En 1955, el estadounidense Jonas Salk descubrió una vacuna contra la poliomelitis a partir del trabajo con virus muertos. Diez años después, su compatriota Albert Sabin produjo una vacuna segura de virus vivos que sustituyó a la cíe su predecesor, erradicando así la última gran plaga infantil. También se descubrió que el sistema inmune era el causante de la enfermedad por factor RH y responsable del fracaso de los transplantes de órganos, técnica intentada en 1902 por Alexis Carrel pero que cobró fuerza en 1967, cuando el doctor Christian Barnard realizó en Sudáfrica el primer trasplante de corazón.
Los trasplantes, la sustitución de huesos y tejidos, los medicamentos antirrechazo y los avances en general de la tecnología médica -aplicaciones del rayo láser, la computación y la robótica-, junto a los éxitos de la anestesiología, ofrecieron un gran desarrollo de la cirugía y, en especial, de la microcirugía. También apareció la biotecnología moderna, aplicada al desarrollo de sustancias que elevan las defensas en caso de patologías cancerígenas. Sin embargo, la revolución sanitaria ha estado marcada por la desigualdad: sólo un 16% de la población mundial goza plenamente de sus éxitos. Según la Organización Mundial de la Salud, los países industrializados, que representan un 10% de las enfermedades, consumen el 90% de los recursos sanitarios.
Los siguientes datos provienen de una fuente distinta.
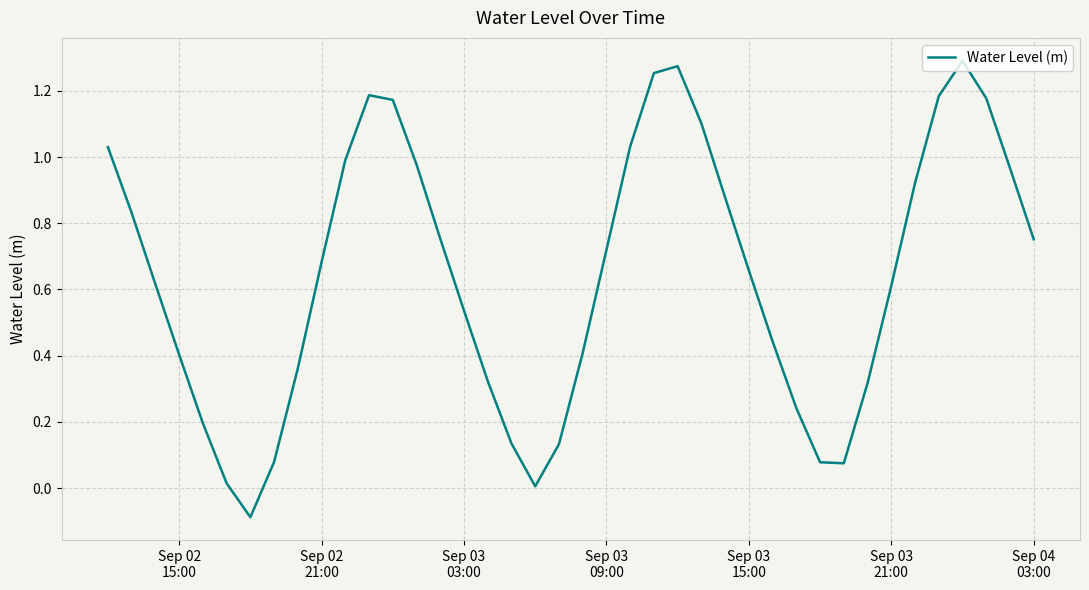

Does the chart display data point markers on the line(s)?

No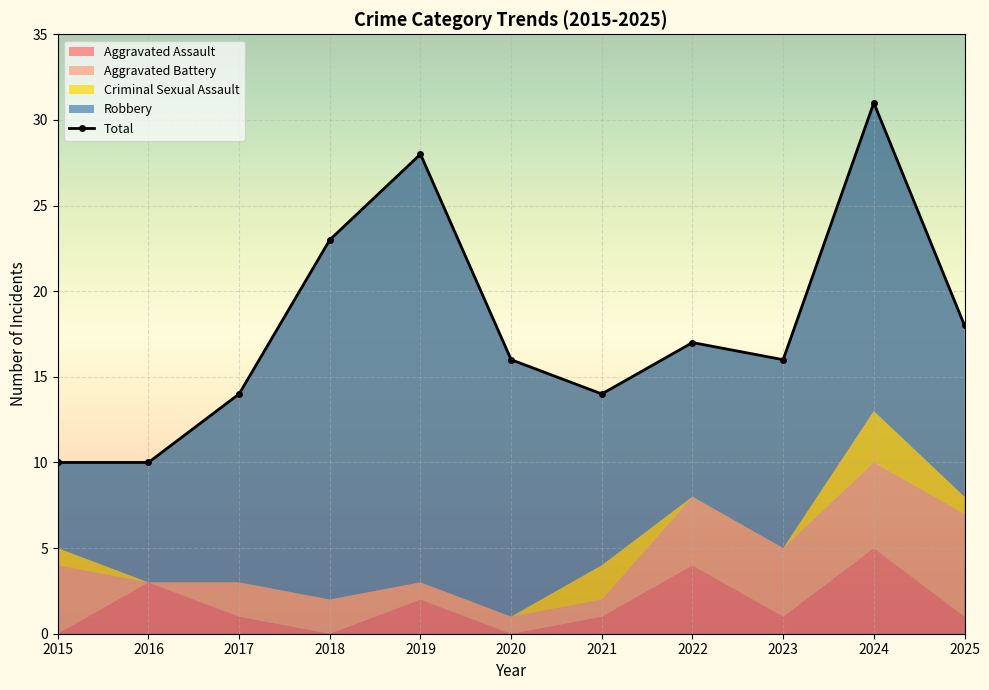

Which series changed the most between 2020 and 2021?

Robbery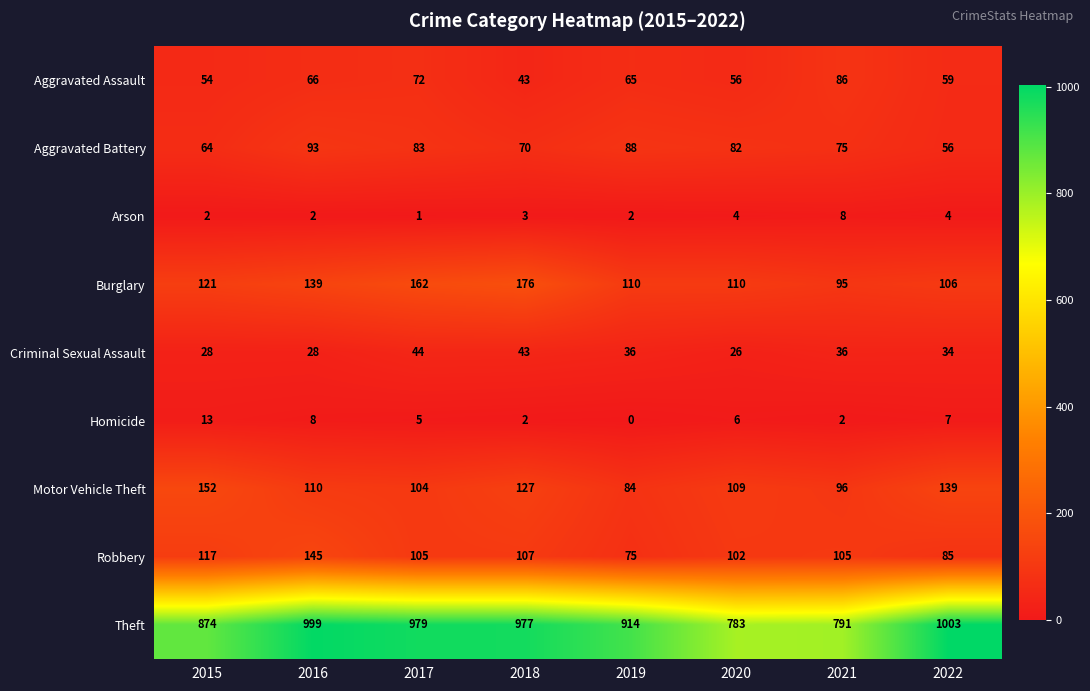

Is it true that Arson equals 2 at 2015?

True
El descubrimiento de la fisión del uranio culminó un proceso iniciado en 1896, cuando Henri Becquerel descubrió la radioactividad. Este fenómeno físico-químico mostró que algunos elementos -llamados radiactivos-se transformaban en otros, cercanos a ellos en la tabla periódica. El gran salto cualitativo lo dio el descubrimiento, en 1938, de que la fisión, o sea, la escisión del núcleo de un átomo en otros elementos, libera gran cantidad de energía.
El estudio de esta “transmutación” posibilitó el descubrimiento de la reacción exotérmica que genera la división de un núcleo atómico en otros de menor masa por el choque con ciertas partículas, como el neutrón. Por la fisión nuclear, un núcleo pesado como el Uranio 235 se divide en dos núcleos más ligeros cuando choca con él un neutrón. Al dividirse, el núcleo del uranio libera más neutrones, que colisionan a su vez con otros átomos de uranio, creando una reacción en cadena de gran poder radioactivo y energético.
En la Segunda Guerra Mundial, estos estudios se orientaron hacia su aplicación militar. De este modo, Estados Unidos obtuvo la mayor arma de destrucción masiva: la bomba atómica.